As a director, it’s your job to not only carry the artistic vision of your film, but also take care of your people. Of course, you have a producer and an AD who are also looking out for crew safety and logistical efficiency. But in day to day set life, the director sets the tone.
You are the captain of the ship; everyone has put their confidence in you as their leader. That shouldn’t freak you out — it’s a privilege as much as it is a responsibility. Now here are five practical tools for keeping that confidence — and even increasing it!
1. Be nice
Niceness continues to be a trademark Lunacy value, and our head producer, Stu Pollard is great at it (but don’t tell him we said so). In every interaction, Stu leads with gratitude. “Thanks for bringing that to my attention,” or “Great question, let’s talk more,” are phrases that invite discussion and show appreciation for the contribution.
Eye contact, please, and thank you are still important in the fast-paced environment of a film shoot. Take a moment to celebrate crew birthdays or special occasions. Anything you can do to remind your team that they are appreciated. Remember, that you are a human first and a filmmaker second; niceness lays a civil foundation on which to build a healthy working relationship.
2. Share the victories
In this Film Independent article, co-directors Charlie Kaufman and Duke Johnson spoke about the laborious production process for their 2015 fantasy drama, Anomalisa. Dragging on for over three years, and continually running out of money, the project struggled to pay its crew on time.
Rather than ignoring the problem and hoping for the best, the directors showed everyone a rough edit of the first full scene. For the first time, the crew got a taste of the vision they were part of creating, coming away with a fresh sense of “buy-in.” It’s hard to keep everyone inspired over the course of a shoot, but reminding your crew that they are making something special will help.
3. Keep your cool (and apologize when you don’t)
When Craig Johnson was directing his first feature, True Adolescents, he had a moment with the crew that prompted an emotional outburst. It felt great for 30 seconds; then remorse set in. “When [crew members] see you losing your shit and screaming and yelling, there’s the sense that, ‘Oh God, is this whole thing falling apart? Am I on a sinking ship?’ And it’s just bad for morale.”
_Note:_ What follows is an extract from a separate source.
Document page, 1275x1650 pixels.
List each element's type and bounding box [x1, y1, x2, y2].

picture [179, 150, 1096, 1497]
Craig found everyone who had witnessed his meltdown and personally apologized. When tensions rise, he now takes a deep breath, walks off set, and deals with his feelings privately. It’s natural to get overwhelmed, overtired, and frustrated. Expressing those emotions within earshot of your crew will only spread that negativity around.
4. Stop, collaborate, and listen
A first-time film director posted on the No Film School community boards, seeking advice. She received several responses, but this comment from DP Aidan Gray highlights the morale-killer that is micro-management.
“While people are there to help you create your vision, they’re also trying to add some of their style as well. You should see this as an advantage rather than a disadvantage. I once gaffed a shoot with a very “involved” director (to the point where he was controlling the specific colour temperature of our lights and managing the ISO on the camera) and it really brought the entire morale of the set down.”
It’s healthy in a collaboration to discuss differences of opinion and clearly communicate your vision. In the end, the final decisions will often rest with you, but make sure you keep an open mind and allow your team some creative freedom. Once you have done the hard work of hiring a great crew, trust them to do their jobs with excellence — they may surprise you!
5. Full crew = Happy crew
We could go on and on about food. Actually, we have.
One of the biggest mistakes you can make on a low budget film is to skimp on crafty. The way to anyone’s heart is through their stomach, especially when you consider how many calories your grips, gaffer, and even PAs are burning in the course of a day’s work.
It’s so easy to surprise and delight your crew with favorite meals and surprise snacks. Small things are special — gourmet coffee at 3pm, a well-timed delivery of grilled cheese squares, or mini PB&J sandwiches. When we were shooting Rust Creek it was so cold, and having a strong supply of hot soup available was huge.
Lastly, don’t forget to take care of yourself! Your own energy, sleep schedule, eating, and drinking are important as the leader of this outfit. And learn from those who do it well. Maintaining morale may seem like a distraction from the creative work that got you involved in this project, but it’s critical to getting the job done.